[Dataset entries]

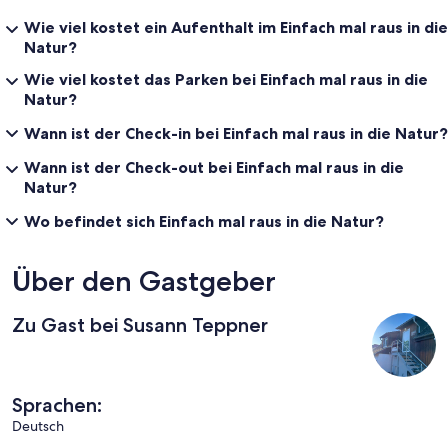
Wie viel kostet ein Aufenthalt im Einfach mal raus in die
Natur?
Wie viel kostet das Parken bei Einfach mal raus in die
Natur?
Wann ist der Check-in bei Einfach mal raus in die Natur?
Wann ist der Check-out bei Einfach mal raus in die
Natur?
Wo befindet sich Einfach mal raus in die Natur?
Über den Gastgeber
Zu Gast bei Susann Teppner
Sprachen:
Deutsch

§ **Aim of the task**:
Please put every line of text from the listing above into a numbered list, skipping blank lines. Leave the pictures out.

§ **Response**:
1. Wie viel kostet ein Aufenthalt im Einfach mal raus in die
2. Natur?
3. Wie viel kostet das Parken bei Einfach mal raus in die
4. Natur?
5. Wann ist der Check-in bei Einfach mal raus in die Natur?
6. Wann ist der Check-out bei Einfach mal raus in die
7. Natur?
8. Wo befindet sich Einfach mal raus in die Natur?
9. Über den Gastgeber
10. Zu Gast bei Susann Teppner
11. Sprachen:
12. Deutsch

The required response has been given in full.